An Outline History of the Post Office Censorship, including 12 brief case histories and 20 conflicting types of court decisions. This was published by the National Council on Freedom from Censorship, 100 Fifth Ave., in 1932 (and from what I can determine it seems as though the Council was organized/supported by the American Civil Liberties Union. 11x8.5", 29 leaves. Offset printing from typed originals, and staple bound. Original wrappers. Provenance: the property of Henry Louis Mencken, and then the Library of Congress; Mencken gave the pamphlet to the LC on 21 Sept 1932, so stated in pencil on the back of the cover. This is one of about 100 such items that came to me from the purchase of a group called "the Pamphlet Collections". Condition: nice copy, with the LC surplus/duplicate stamp on the rear page, and a small (6mm) perforated "LC" at the bottom of the front page. There is an old horizontal fold in this--as is the case with nearly every one of the Mencken items (resulting I guess from him folding the things and shoving them in his pocket?) Good condition. Scarce. Nice association. $300
- It looked at first that there were dozens of copies of this work located in WorldCat/OCLC, but it turns out that of the five formats all of them are microform, and so far as I can see there are no paper holdings of the work. Obviously, there must be at least one somewhere as the microform was generated from something...and perhaps not, the original copy succumbing to the copying process.
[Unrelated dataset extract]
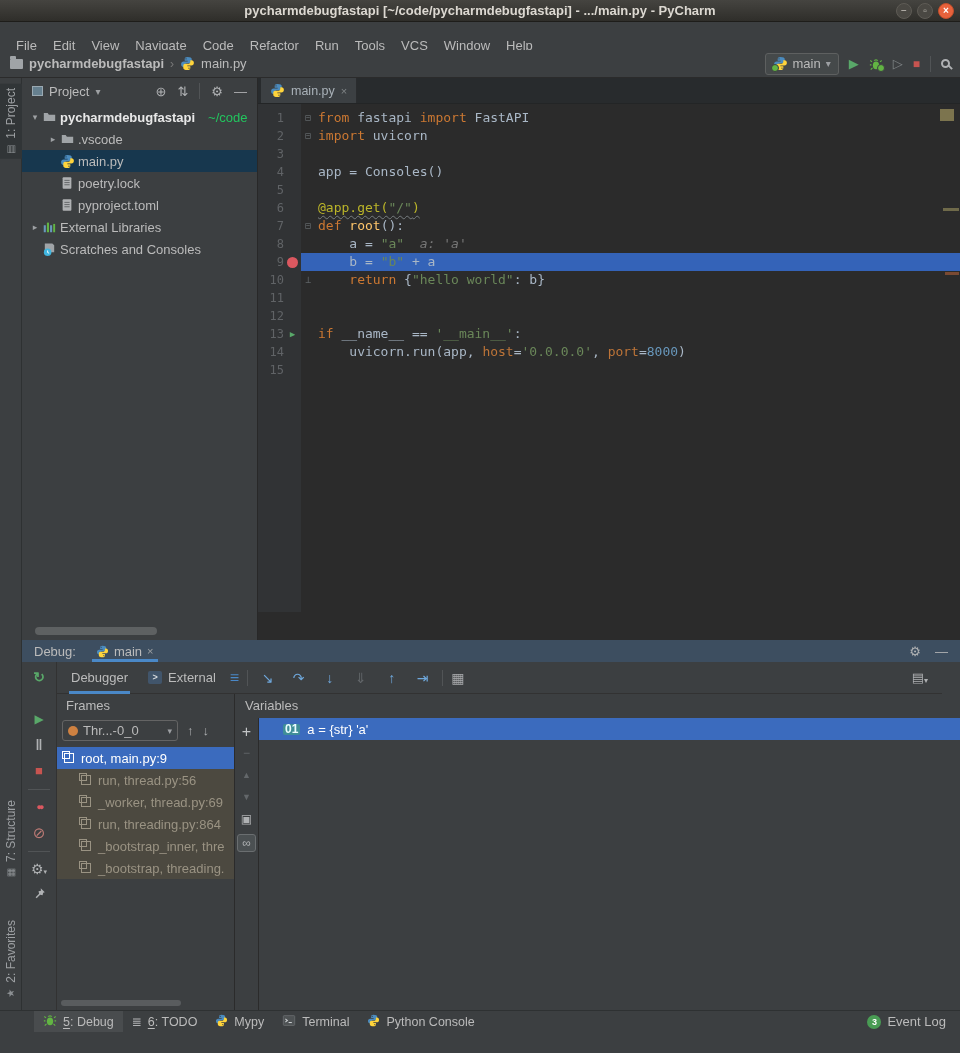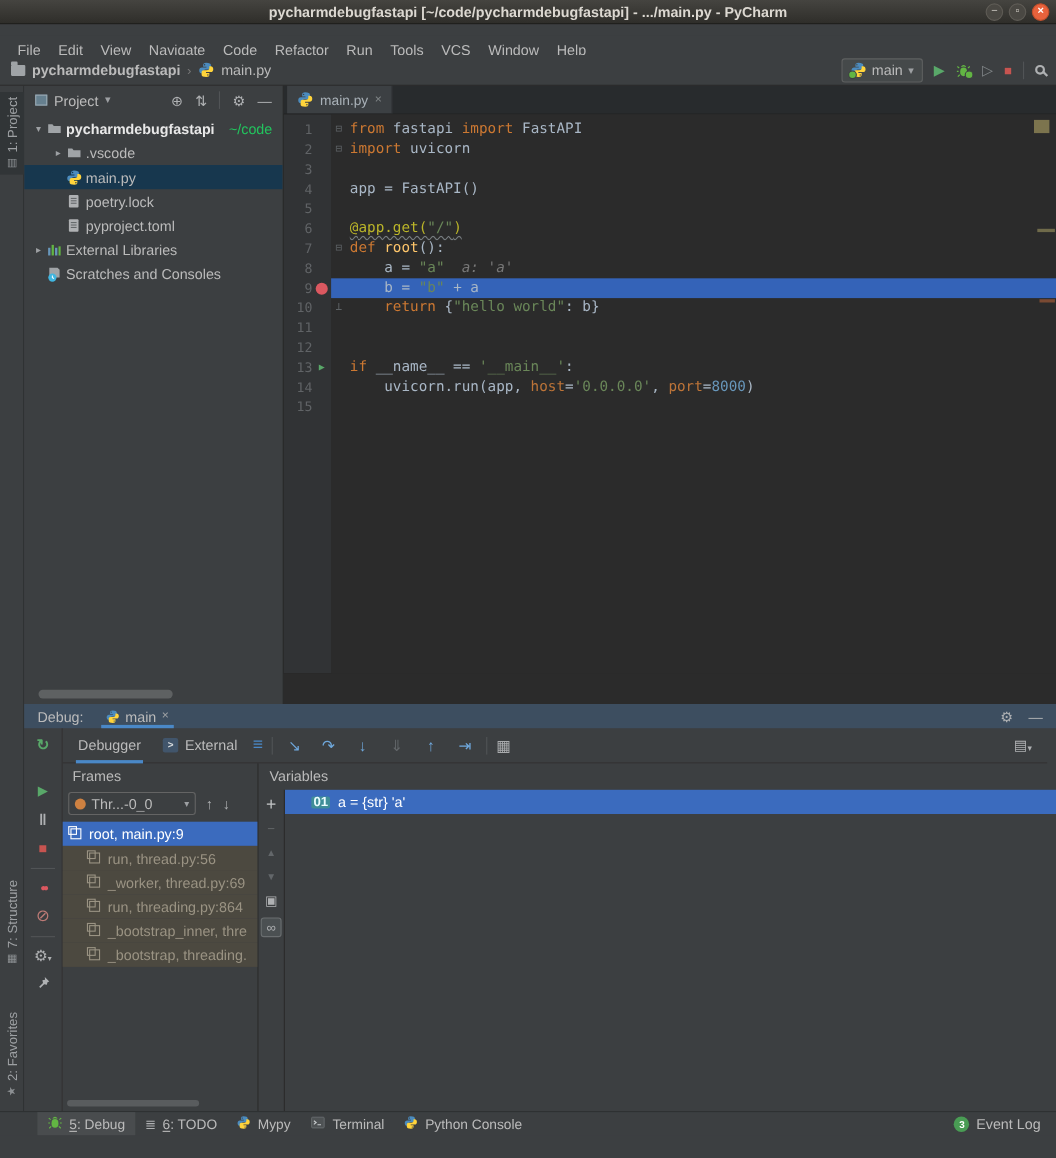"app = FastAPI()" span.seg { text: FastAPI -> Consoles }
The pamphlet itself is obviously opposed to many of the decisions rendered by the PO and by the various courts and attempts to show the at-odds results of a number of different trials. The NCFFC and/or ACLU makes a good case for the lackluster decisions on the case of censorship and its ultimate attack on the right to free speech.
- Also there seems to be a pair of manuscript corrections of two misspelled words--ironically, being "purefy" and "purefying".